The fourth quarter net loss of $2.1 million is below net income of $5.4 million in the same quarter of last year. The current quarter’s net loss included an unrealized derivative loss of $1.9 million, versus a gain of $7.5 million in the same quarter of last year relating to the change in the fair market value of outstanding U.S. currency hedge contracts. With the exclusion of the unrealized derivative loss/gain and other unusual items, the current quarter had an adjusted loss of $0.9 million compared with an adjusted loss of $1.3 million in the same quarter of last year; an improvement of $0.4 million. The improvement was mainly a result of higher U.S. currency hedge rates and lower SG&A.

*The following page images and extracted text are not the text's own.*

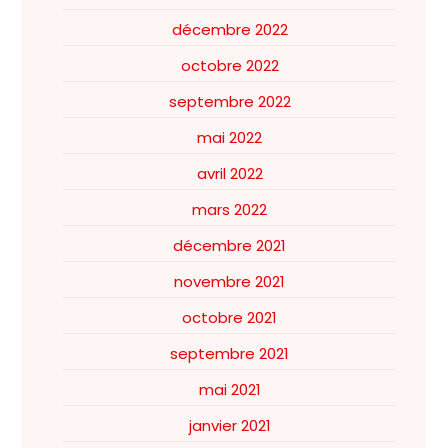
décembre 2022
octobre 2022
septembre 2022
mai 2022
avril 2022
mars 2022
décembre 2021
novembre 2021
octobre 2021
septembre 2021
mai 2021
janvier 2021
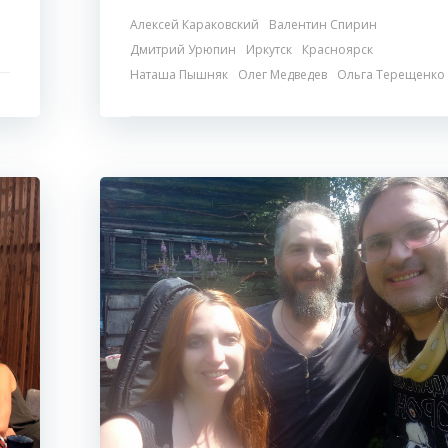
Алексей Караковский
Валентин Спирин
Дмитрий Урюпин
Иркутск
Красноярск
Наташа Пышняк
Олег Медведев
Ольга Терещенко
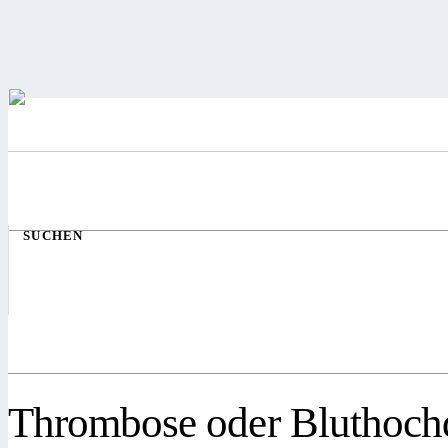
SUCHEN
Thrombose oder Bluthoch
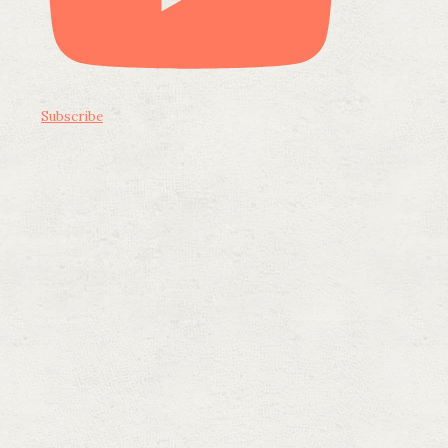
Subscribe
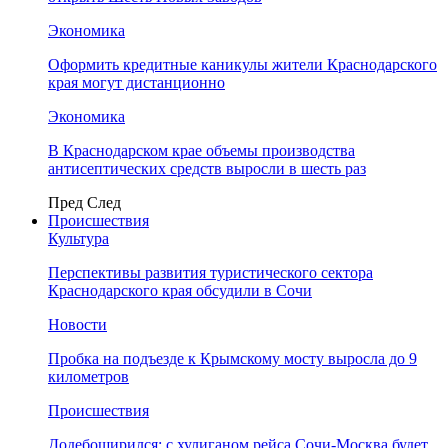
Экономика
Оформить кредитные каникулы жители Краснодарского
края могут дистанционно
Экономика
В Краснодарском крае объемы производства
антисептических средств выросли в шесть раз
Пред
След
Происшествия
Культура
Перспективы развития туристического сектора
Краснодарского края обсудили в Сочи
Новости
Пробка на подъезде к Крымскому мосту выросла до 9
километров
Происшествия
Додебоширился: с хулиганом рейса Сочи-Москва будет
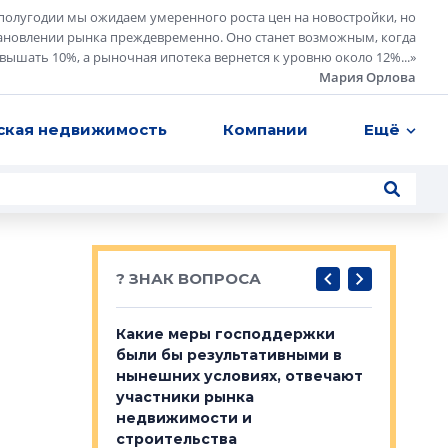
полугодии мы ожидаем умеренного роста цен на новостройки, но
ановлении рынка преждевременно. Оно станет возможным, когда
евышать 10%, а рыночная ипотека вернется к уровню около 12%...
»
Мария Орлова
ская недвижимость
Компании
Ещё
? ЗНАК ВОПРОСА
у первичкой и
Какие меры господдержки
Место об
то значит для
были бы результативными в
локации 
нынешних условиях, отвечают
пригород
участники рынка
выстрели
 первичкой и
недвижимости и
Своим мн
 значит для
строительства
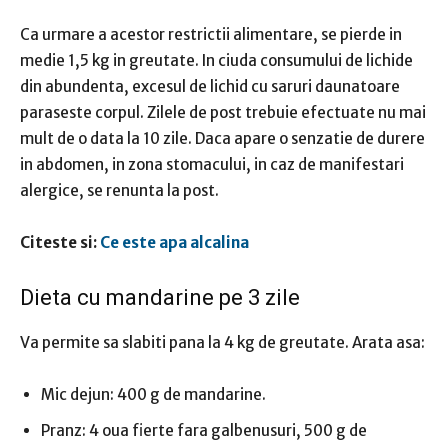
Ca urmare a acestor restrictii alimentare, se pierde in
medie 1,5 kg in greutate. In ciuda consumului de lichide
din abundenta, excesul de lichid cu saruri daunatoare
paraseste corpul. Zilele de post trebuie efectuate nu mai
mult de o data la 10 zile. Daca apare o senzatie de durere
in abdomen, in zona stomacului, in caz de manifestari
alergice, se renunta la post.
Citeste si:
Ce este apa alcalina
Dieta cu mandarine pe 3 zile
Va permite sa slabiti pana la 4 kg de greutate. Arata asa:
Mic dejun: 400 g de mandarine.
Pranz: 4 oua fierte fara galbenusuri, 500 g de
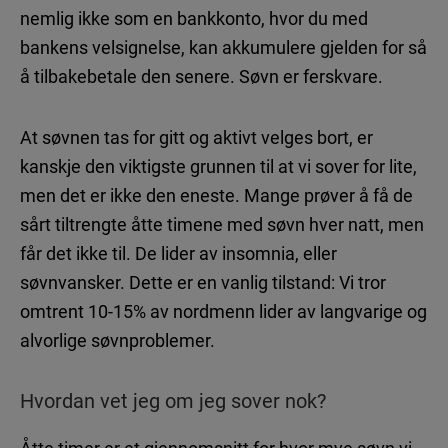
nemlig ikke som en bankkonto, hvor du med
bankens velsignelse, kan akkumulere gjelden for så
å tilbakebetale den senere. Søvn er ferskvare.
At søvnen tas for gitt og aktivt velges bort, er
kanskje den viktigste grunnen til at vi sover for lite,
men det er ikke den eneste. Mange prøver å få de
sårt tiltrengte åtte timene med søvn hver natt, men
får det ikke til. De lider av insomnia, eller
søvnvansker. Dette er en vanlig tilstand: Vi tror
omtrent 10-15% av nordmenn lider av langvarige og
alvorlige søvnproblemer.
Hvordan vet jeg om jeg sover nok?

Fiscal year 2017 ended with a net loss of $0.2 million, compared to a net loss of $1.3 million in fiscal year 2016. Similar to the quarterly results, both reporting periods had several unusual items that had very significant impact on the net loss. With the exclusion of these unusual items, current year adjusted net income was $3.3 million, compared with last year’s adjusted net loss of $5.0 million, an improvement of $8.3 million. The substantial increase in the year-over-year net income was attributable to favorable U.S. currency hedge rates, higher sales volume, lower fixed SG&A, partially offset by lower realized selling prices and higher raw material costs.

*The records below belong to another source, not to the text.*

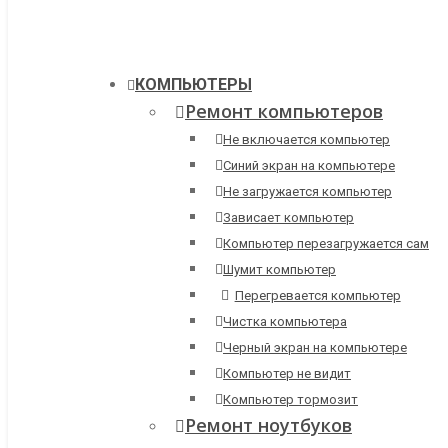
КОМПЬЮТЕРЫ
Ремонт компьютеров
Не включается компьютер
Синий экран на компьютере
Не загружается компьютер
Зависает компьютер
Компьютер перезагружается сам
Шумит компьютер
Перегревается компьютер
Чистка компьютера
Черный экран на компьютере
Компьютер не видит
Компьютер тормозит
Ремонт ноутбуков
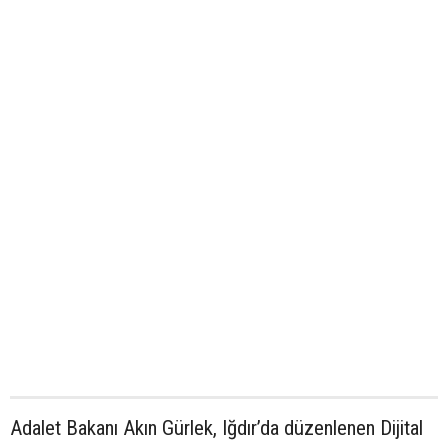
Adalet Bakanı Akın Gürlek, Iğdır’da düzenlenen Dijital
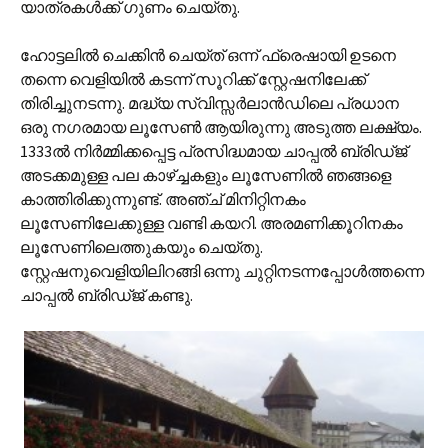
യാത്രകള്‍ക്ക് ഗുണം ചെയ്തു.
ഹോട്ടലില്‍ ചെക്കിന്‍ ചെയ്ത് ഒന്ന് ഫ്രെഷായി ഉടനെ
തന്നെ വെളിയില്‍ കടന്ന് സൂറിക്ക് സ്റ്റേഷനിലേക്ക്
തിരിച്ചുനടന്നു. മദ്ധ്യ സ്വിസ്സര്‍ലാന്‍ഡിലെ പ്രധാന
ഒരു നഗരമായ ലൂസേണ്‍ ആയിരുന്നു അടുത്ത ലക്ഷ്യം.
1333ല്‍ നിര്‍മ്മിക്കപ്പെട്ട പ്രസിദ്ധമായ ചാപ്പല്‍ ബ്രിഡ്‌ജ്
അടക്കമുള്ള പല കാഴ്ച്ചകളും ലൂസേണില്‍ ഞങ്ങളെ
കാത്തിരിക്കുന്നുണ്ട്. അഞ്ച് മിനിറ്റിനകം
ലൂസേണിലേക്കുള്ള വണ്ടി കയറി. അരമണിക്കൂറിനകം
ലൂസേണിലെത്തുകയും ചെയ്തു.
സ്റ്റേഷനുവെളിയിലിറങ്ങി ഒന്നു ചുറ്റിനടന്നപ്പോള്‍‍ത്തന്നെ
ചാപ്പല്‍ ബ്രിഡ്ജ് കണ്ടു.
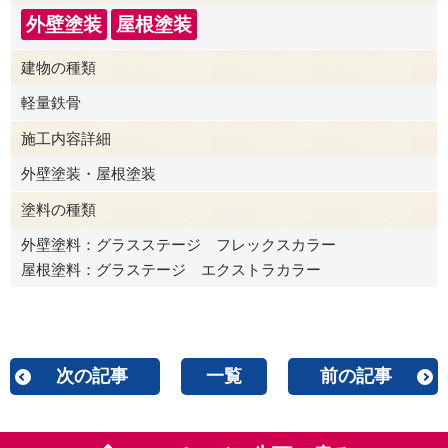
外壁塗装
屋根塗装
建物の種類
軽量鉄骨
施工内容詳細
外壁塗装・屋根塗装
塗料の種類
外壁塗料：グラスステージ フレックスカラー
屋根塗料：グラステージ エクストラカラー
次の記事
一覧
前の記事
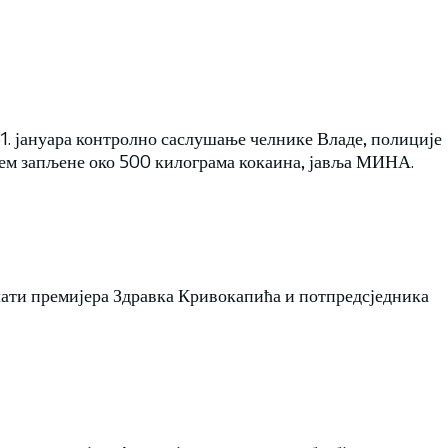
31. јануара контролно саслушање челнике Владе, полиције
јем запљене око 500 килограма кокаина, јавља МИНА.
ушати премијера Здравка Кривокапића и потпредсједника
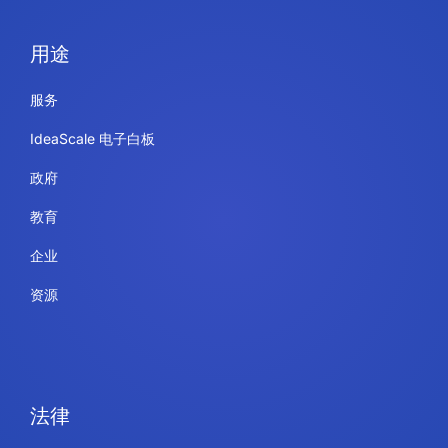
用途
服务
IdeaScale 电子白板
政府
教育
企业
资源
法律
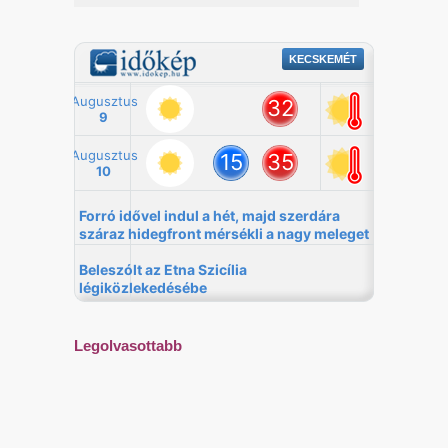
Legolvasottabb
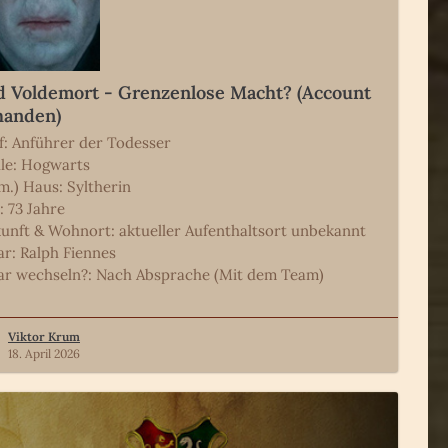
d Voldemort - Grenzenlose Macht? (Account
handen)
f: Anführer der Todesser
le: Hogwarts
m.) Haus: Syltherin
: 73 Jahre
unft & Wohnort: aktueller Aufenthaltsort unbekannt
ar: Ralph Fiennes
ar wechseln?: Nach Absprache (Mit dem Team)
Viktor Krum
18. April 2026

The adjusted income or loss is a non-GAAP measure, which does not have any standardized meaning prescribed by GAAP and is therefore unlikely to be comparable to similar measures presented by other issuers.

The following is a reconciliation of net income and loss calculated in accordance with GAAP to the non-GAAP measure:

The fourth quarter gross profit as a percentage of sales of 26.5% was 1.1 percentage points higher than the same quarter of last year.  The cost of goods sold of the current quarter included a write down of obsolete and slow moving inventory of $0.3 million, or 1.5% of sales. In the prior year quarter, the cost of goods sold included a restructuring cost of $0.3 million, or 1.4% of sales.  The year-over-year increase of 1.1 percentage points in gross profit percentage was the result of gains from U.S. currency hedge rates partially offset by higher raw material costs, lower realized selling prices and the inventory write down.

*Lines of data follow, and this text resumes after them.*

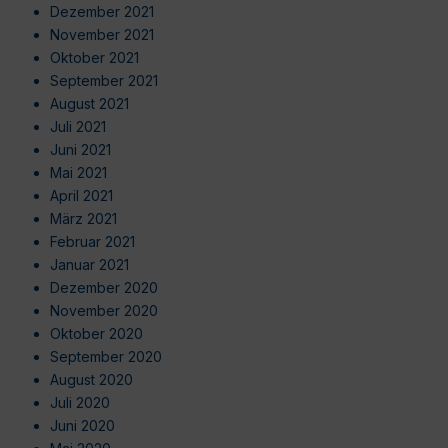
Dezember 2021
November 2021
Oktober 2021
September 2021
August 2021
Juli 2021
Juni 2021
Mai 2021
April 2021
März 2021
Februar 2021
Januar 2021
Dezember 2020
November 2020
Oktober 2020
September 2020
August 2020
Juli 2020
Juni 2020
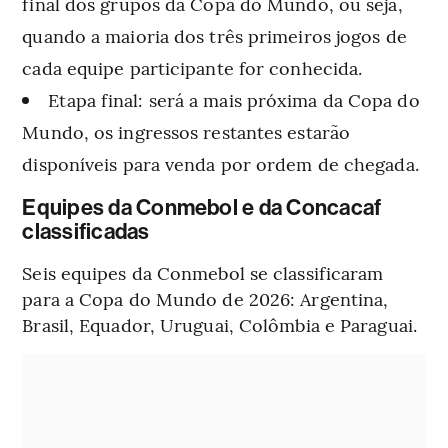
final dos grupos da Copa do Mundo, ou seja,
quando a maioria dos três primeiros jogos de
cada equipe participante for conhecida.
Etapa final: será a mais próxima da Copa do
Mundo, os ingressos restantes estarão
disponíveis para venda por ordem de chegada.
Equipes da Conmebol e da Concacaf
classificadas
Seis equipes da Conmebol se classificaram
para a Copa do Mundo de 2026: Argentina,
Brasil, Equador, Uruguai, Colômbia e Paraguai.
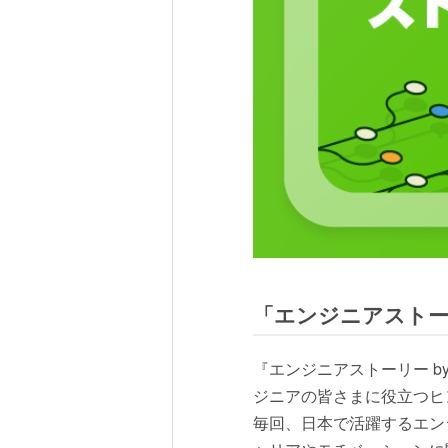
「エンジニアストーリー
『エンジニアストーリー by
ジニアの皆さまに役立つヒ
毎回、日本で活躍するエン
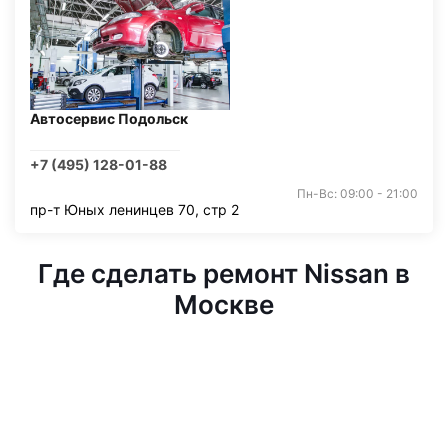
Автосервис Подольск
+7 (495) 128-01-88
Пн-Вс: 09:00 - 21:00
пр-т Юных ленинцев 70, стр 2
Где сделать ремонт Nissan в
Москве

Fiscal year 2017 gross profit as a percentage of sales increased 5.2 percentage points from last year’s 24.8% to the current year’s 30.0%. The cost of goods sold of the current quarter included a write down of obsolete and slow moving inventory of $0.4 million, or 0.4% of sales; and the $0.3 million restructuring cost in the previous year also represents 0.4% of fiscal 2016 sales. More favorable U.S. currency hedge rates and higher volumes in both Furniture and Walls segment were the main source of the gross profit improvement, which was reduced by lower realized selling prices and higher raw material costs.

SG&A for the quarter was 28.5% of sales, compared with last year’s 33.5%. The current quarter SG&A of $6.0 million was $0.8 million lower than the same quarter of last year, of which $0.5 million was due to a reduction in the market value of share-based compensation during the quarter when the Company share price moved down from $5.24 at the beginning of the quarter to $4.05 at the end of the quarter. The remaining $0.3 million decrease in SG&A consists mainly of lower salaries, benefits and year-end bonus adjustments.

SG&A for the year was 27.6% of sales versus 32.8% last year. The SG&A expense of $26.3 million was $0.2 million or 0.6% higher than last year, consisting of $0.6 million variable SG&A relating to higher sales volume, offset by decrease of $0.4 million in fixed SG&A. Last year’s higher fixed SG&A was mainly caused by a one-time settlement loss on the wind-up of one of the Company’s defined benefit pension plans and investment in West Elm Workspace with Inscape start-up costs.

At the previous fiscal year ended April 30, 2016, the Company recorded a valuation allowance of $7.0 million to derecognize the future income tax benefit of loss carry forwards as deferred tax assets. For the twelve-month period ended April 30, 2017, $0.9 million of the valuation allowance was utilized to reduce the Company’s income tax expense.

At the end of the fiscal year, the company was debt-free and had cash, cash equivalents and short-term investments totaling $11.5 million and an unused credit facility.